The Marketing Crisis of the Eucharist

It came out last week that only 1/3 of Catholics believe that the Eucharist is the Body and Blood of Christ. Clearly, the Church has a huge marketing crisis on its hands here when it comes to the Eucharist.

It's easy to understand why someone would have difficulty comprehending the Eucharist. Here are just a few of the many things we have going against us:

  • The Eucharist doesn't look any different after the Transubstantiation. In advertising, we're used to being able to point to clear differences in either a product, service, or the person using it following use. But physiologically, the Eucharist still looks like bread and wine, and nothing appears to really happen to the person who receives It.

  • It doesn't make logical sense. How does the bread and wine become different? Why can't we see any changes? Does that mean that Catholics are cannibals?

  • Reception of the Eucharist is excluded to Catholics in good standing only. And while this makes perfect sense if you fully understand what (and Who) it is, this rule seems unnecessarily discriminatory if you think it's just a piece of bread.

So clearly we've got our work cut out for us when it comes to marketing the Eucharist. From a Catholic marketer's perspective, here are a few things I think we can do about it to better market the Eucharist:

  • The Eucharist is what makes us markedly different as the Catholic Church. We need to emphasize that and be proud of it! One of the #1 tools of marketing is utilizing what makes you different. While it may turn some people away, others who are seeking this close connection to God will be drawn to it. Uniqueness is the lifeblood of marketing, and you don't get much more unique than the Son of God bodily present on earth for humans to consume.

  • Talk about the True Presence more often. How often do we as a church emphasize the actual Presence of God in the Eucharist? Most likely, during the second grade year when a student is about to receive the Eucharist for the first time and maybe on Corpus Christi Sunday. We should be talking about it all the time! Every single aspect of our faith should be able to point back to the Eucharist. In essence, the Eucharist is our brand identity, the "Thing" that defines who we are and makes people recognize us as Catholic. Every single thing we do should be able to point back to that and incorporate it.

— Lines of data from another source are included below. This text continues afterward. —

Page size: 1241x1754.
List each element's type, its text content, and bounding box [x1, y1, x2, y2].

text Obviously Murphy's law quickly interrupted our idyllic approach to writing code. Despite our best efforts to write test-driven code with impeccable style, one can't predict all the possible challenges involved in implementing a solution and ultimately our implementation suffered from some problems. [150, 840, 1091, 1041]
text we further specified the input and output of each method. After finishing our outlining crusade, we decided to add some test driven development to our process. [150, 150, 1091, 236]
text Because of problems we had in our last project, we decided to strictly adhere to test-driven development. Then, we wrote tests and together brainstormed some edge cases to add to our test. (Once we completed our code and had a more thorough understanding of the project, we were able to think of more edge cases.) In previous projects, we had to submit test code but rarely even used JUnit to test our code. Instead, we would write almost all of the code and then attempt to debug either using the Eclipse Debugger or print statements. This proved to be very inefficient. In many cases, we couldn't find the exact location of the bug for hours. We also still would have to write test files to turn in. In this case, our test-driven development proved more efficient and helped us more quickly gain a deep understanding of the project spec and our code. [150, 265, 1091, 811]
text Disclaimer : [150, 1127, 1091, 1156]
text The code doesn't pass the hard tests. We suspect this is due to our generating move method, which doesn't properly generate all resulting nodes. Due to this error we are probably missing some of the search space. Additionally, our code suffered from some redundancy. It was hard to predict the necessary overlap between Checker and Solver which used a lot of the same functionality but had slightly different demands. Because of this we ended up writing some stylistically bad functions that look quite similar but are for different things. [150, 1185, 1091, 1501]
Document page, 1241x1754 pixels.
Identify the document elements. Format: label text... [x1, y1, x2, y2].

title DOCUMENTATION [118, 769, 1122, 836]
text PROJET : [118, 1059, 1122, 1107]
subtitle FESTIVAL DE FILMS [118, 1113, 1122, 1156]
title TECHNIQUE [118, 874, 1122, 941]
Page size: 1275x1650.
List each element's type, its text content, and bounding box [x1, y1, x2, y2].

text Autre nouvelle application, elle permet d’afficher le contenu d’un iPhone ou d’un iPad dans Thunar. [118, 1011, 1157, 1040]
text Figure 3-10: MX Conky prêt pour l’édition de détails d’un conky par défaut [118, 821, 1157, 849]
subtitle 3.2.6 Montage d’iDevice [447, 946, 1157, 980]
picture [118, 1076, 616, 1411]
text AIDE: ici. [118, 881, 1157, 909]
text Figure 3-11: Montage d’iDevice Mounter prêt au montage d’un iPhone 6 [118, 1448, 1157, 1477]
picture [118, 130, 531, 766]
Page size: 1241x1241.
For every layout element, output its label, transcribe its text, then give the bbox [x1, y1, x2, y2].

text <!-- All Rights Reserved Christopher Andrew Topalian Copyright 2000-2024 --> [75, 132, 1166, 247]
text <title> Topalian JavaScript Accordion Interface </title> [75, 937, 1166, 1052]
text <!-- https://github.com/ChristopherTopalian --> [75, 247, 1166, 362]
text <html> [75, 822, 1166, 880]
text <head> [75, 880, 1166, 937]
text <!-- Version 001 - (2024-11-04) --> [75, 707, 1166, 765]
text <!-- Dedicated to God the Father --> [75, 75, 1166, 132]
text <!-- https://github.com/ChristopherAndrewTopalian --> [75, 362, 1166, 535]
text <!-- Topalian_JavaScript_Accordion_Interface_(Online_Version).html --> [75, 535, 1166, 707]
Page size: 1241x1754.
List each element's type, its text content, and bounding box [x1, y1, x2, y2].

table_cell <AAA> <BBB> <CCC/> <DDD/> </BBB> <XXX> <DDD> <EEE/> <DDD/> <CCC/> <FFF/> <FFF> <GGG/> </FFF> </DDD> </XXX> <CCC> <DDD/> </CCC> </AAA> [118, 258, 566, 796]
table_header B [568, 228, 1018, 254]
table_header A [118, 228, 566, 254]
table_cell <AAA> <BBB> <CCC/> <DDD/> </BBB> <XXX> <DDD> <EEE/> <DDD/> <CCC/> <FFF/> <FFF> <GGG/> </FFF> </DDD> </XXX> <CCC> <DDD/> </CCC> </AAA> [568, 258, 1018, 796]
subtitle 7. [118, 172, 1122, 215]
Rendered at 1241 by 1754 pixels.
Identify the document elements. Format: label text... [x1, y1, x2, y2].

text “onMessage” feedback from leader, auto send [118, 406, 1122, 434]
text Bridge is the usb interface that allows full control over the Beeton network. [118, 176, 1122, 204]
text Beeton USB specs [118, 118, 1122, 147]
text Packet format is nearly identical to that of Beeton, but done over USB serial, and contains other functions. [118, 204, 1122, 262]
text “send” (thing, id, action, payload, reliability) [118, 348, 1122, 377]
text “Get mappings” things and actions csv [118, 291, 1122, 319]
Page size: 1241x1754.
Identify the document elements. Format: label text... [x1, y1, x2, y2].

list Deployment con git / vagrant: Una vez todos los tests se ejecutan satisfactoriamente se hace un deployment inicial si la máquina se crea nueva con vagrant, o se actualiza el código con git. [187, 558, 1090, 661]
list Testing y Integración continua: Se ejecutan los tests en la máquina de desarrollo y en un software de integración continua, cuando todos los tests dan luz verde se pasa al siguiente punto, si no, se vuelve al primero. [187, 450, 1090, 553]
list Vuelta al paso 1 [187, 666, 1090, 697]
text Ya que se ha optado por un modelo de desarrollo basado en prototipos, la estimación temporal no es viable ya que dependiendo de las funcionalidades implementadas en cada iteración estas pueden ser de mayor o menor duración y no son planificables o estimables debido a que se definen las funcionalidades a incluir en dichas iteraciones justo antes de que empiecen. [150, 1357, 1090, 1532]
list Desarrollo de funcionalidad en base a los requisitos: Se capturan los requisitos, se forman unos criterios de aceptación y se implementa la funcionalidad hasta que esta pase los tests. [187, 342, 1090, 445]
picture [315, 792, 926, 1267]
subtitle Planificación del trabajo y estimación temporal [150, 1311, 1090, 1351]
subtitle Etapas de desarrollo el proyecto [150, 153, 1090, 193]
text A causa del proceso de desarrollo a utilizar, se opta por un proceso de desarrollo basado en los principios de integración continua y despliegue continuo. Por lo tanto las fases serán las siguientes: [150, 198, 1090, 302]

  • Explain how we came up with this idea. Now, I have a master's degree in Theology, and I'd still have trouble answering this question. But at the very least, let's shout far and wide how the idea of the Eucharist is fundamentally biblical. Talk about the connections to the Passover and Abraham's sacrifice of Isaac on Mount Moriah. Explain how Good Friday only makes sense because of the Last Supper. Reflect on the encounter with the Risen Christ on the Road to Emmaus. Then, and the key is here: bring it all back to today. How that still happens, how the priest is given the ability to change the bread and wine into the Body and Blood. Let's educate the congregations so that they actually know what is going on, instead of simply saying the equivalent of: just trust us on this one.

  • More adoration, more often, more hours. I am a firm believer that a personal encounter with the Eucharist in Eucharistic Adoration can change hearts. I've watched it happen several times at Youth2000 and other retreats where people are offered the opportunity to reach out and touch the humeral veil, like the woman with the hemorrhages who touched Jesus and was healed. Yes, I know that we get to do so much more when we actually receive Jesus physically into us. But having that physical touch, that moment to actually stare into Jesus' face, is something so moving that it stays with you. It reminds you, when you're back to the mundanity of a "regular" Mass, what is truly happening.

  • Bring reverence of the Eucharist back. Nowadays, the line to receive the Eucharist looks just like a line at the movie theater. Our words do not match our actions when it comes to the reception of the Eucharist. We say that it is the source and summit of our faith, Christ Himself, yet we hurry people along, get annoyed at the person who stops to receive the Eucharist on their knees, and try to offer as many stations as possible so we can just get it over with and get out of there. Now, I'm not necessarily advocating that we go back to the Communion rail, because I'm sure that had its problems too, and I believe that each person should be able to decide what posture is more worthy to receive Our Lord in. But between music that makes you just want to sing along instead of reflect (by the way, I love praise and worship music, just not as the Communion hymn), the "holy high five" to your buddy in the row near you, and the speed at which we try to hurry through the process, no wonder people are missing the point! We're making receiving the Eucharist seem like just another hurried process in our already stuffed Mass, an afterthought, rather than what it is: the epitome of our faith and a personal, deeply humbling encounter with the Creator of the universe.

I doubt we'll ever get to 100% of Catholics believing in the True Presence. It's too astronomical of a concept to comprehend logically, and if you're an analytical person who hasn't had a real encounter with Christ, then the Eucharist will never be accepted.

But if we can't even get 1/2 of Catholics to believe in it, then how can we expect to evangelize the rest of the world?